Doch mehr noch schiebt sich hier im Rückblick der amerikanische Bürgerkrieg in den Vordergrund. Der begann genau an dieser Stelle mit dem Nord-Süd-Konflikt um die Seefestung Fort Sumter. Noch heute wirken die dramatischen Ereignisse von damals in der Volksseele nach. Dies ist schnell zu erkennen an der ausgeprägten Traditionspflege der einstigen Konföderierten. Immer wieder präsentieren sie sich hier in ihren alten Uniformen. Fast so, als wollte der durch die Niederlage gedemütigte Süden in seiner Phantasie den Krieg nun doch noch nachträglich für sich entscheiden.

Nach dem malerischen Küstenort Savannah mit seinem geschlossenen Stadtbild aus dem 19. Jahrhundert nähert sich die Entdeckungsreise durch den „Großen Süden“ der USA vom Mississippi bis zum Atlantik nun allmählich ihrem Ende. Letztes Ziel ist Atlanta, die aufstrebende Metropole des Südens, die allein mit ihrer Skyline eine gewaltige wirtschaftliche Dynamik ausstrahlt. Ein Trost für all jene, die sich mit dem unerbittlichen „Vom Winde verweht“ in ihrem Inneren nur schwer abfinden können.

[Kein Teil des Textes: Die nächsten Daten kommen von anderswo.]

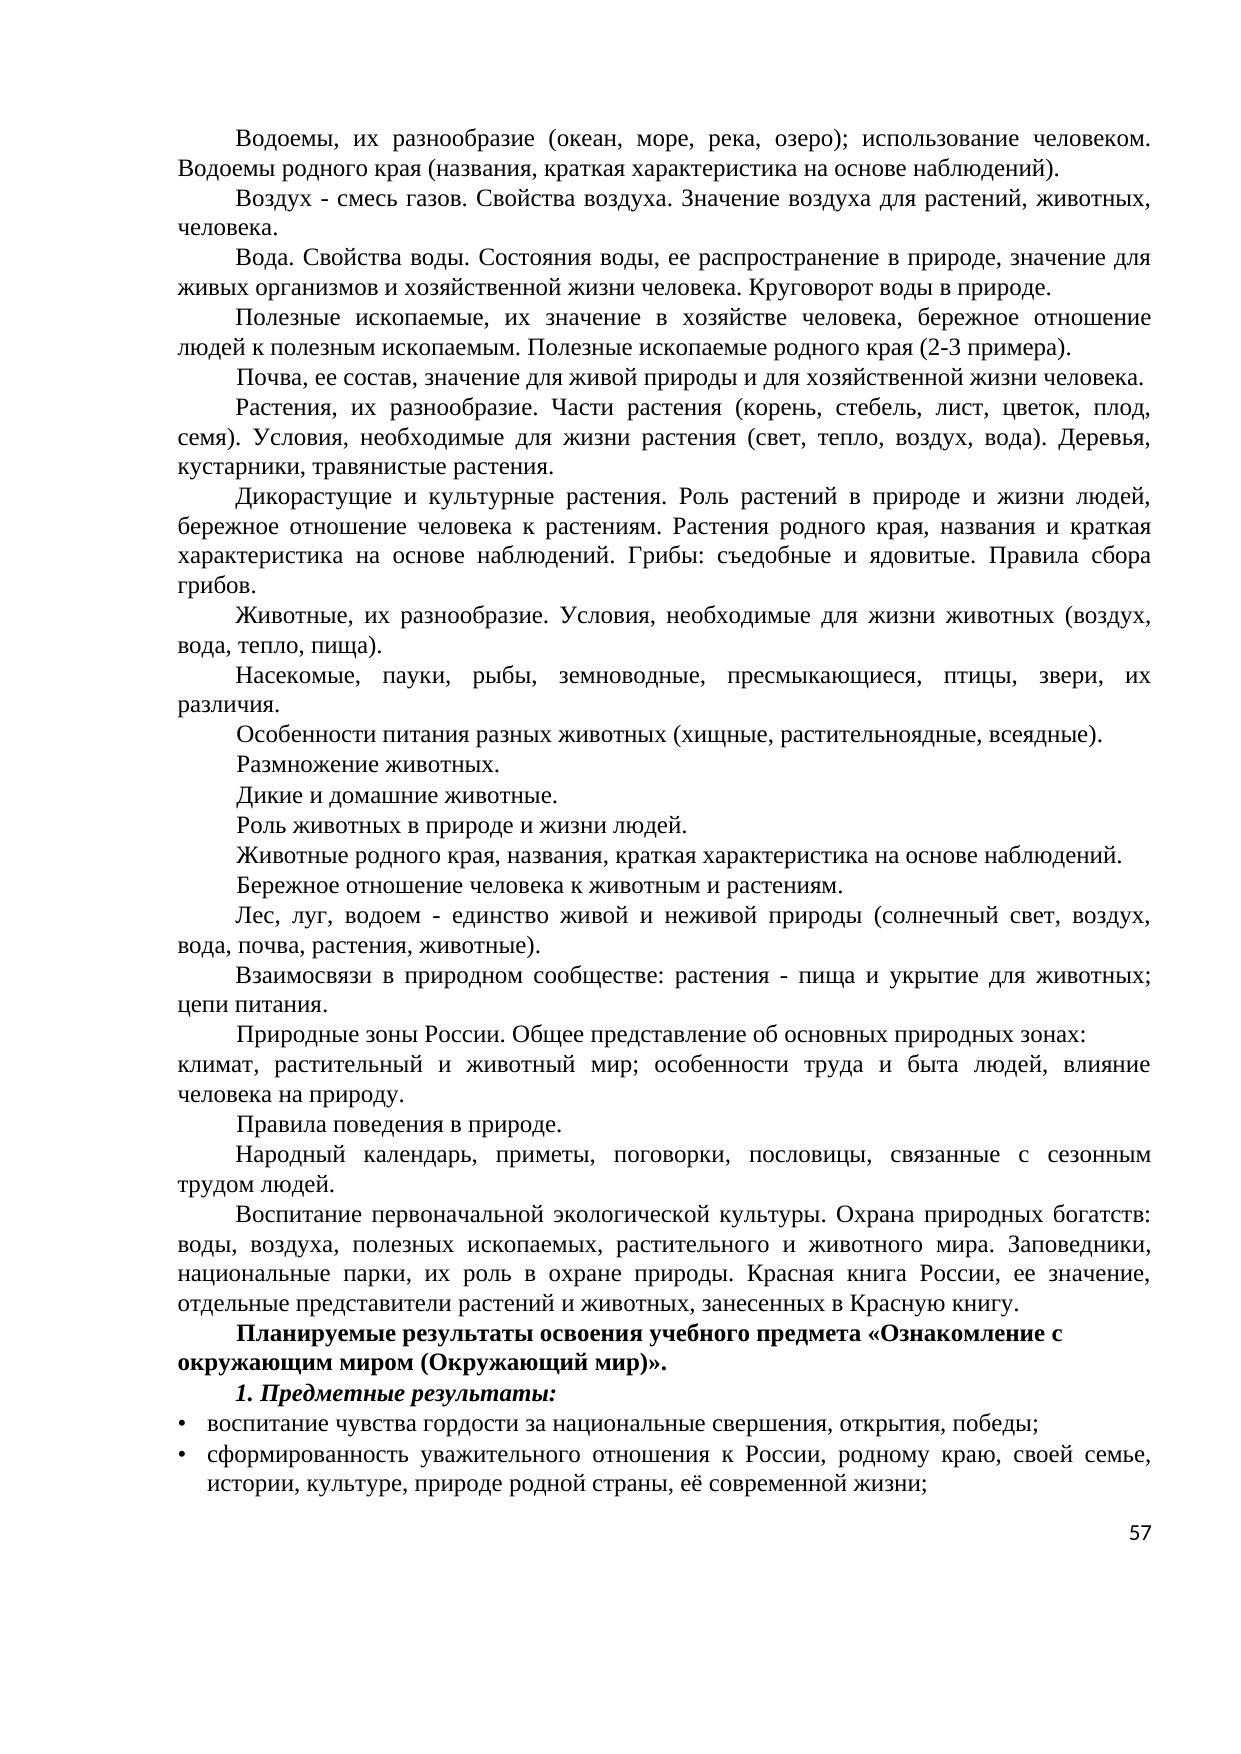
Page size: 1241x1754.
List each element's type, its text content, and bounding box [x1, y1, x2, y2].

Atlanta als Drehkreuz des Südens ist von Deutschland aus leicht zu erreichen. Von dort aus gibt es günstige Anschlussflüge nach New Orleans. Seit 2009 ist für die USA-Reise eine „elektronische Einreiseerlaubnis“ einzuholen (unter https:// esta.cbp.dhs.gov). Ein Reisepass ist außerdem erforderlich. Frühling und Herbst sind die günstigsten Reisezeiten. Im Sommer kann es schwül werden. Weitere Informationen: Visit USA Committee Germany, Uferstraße 47, 55116 Mainz, Tel. 07000-84748872, www.vusa-germany.de.

Zum Südstaaten-Urlaub gehört der Besuch des Grabes von Elvis Presley genauso wie Jazzmusik in New Orleans oder die attraktive Architektur im French Quarter.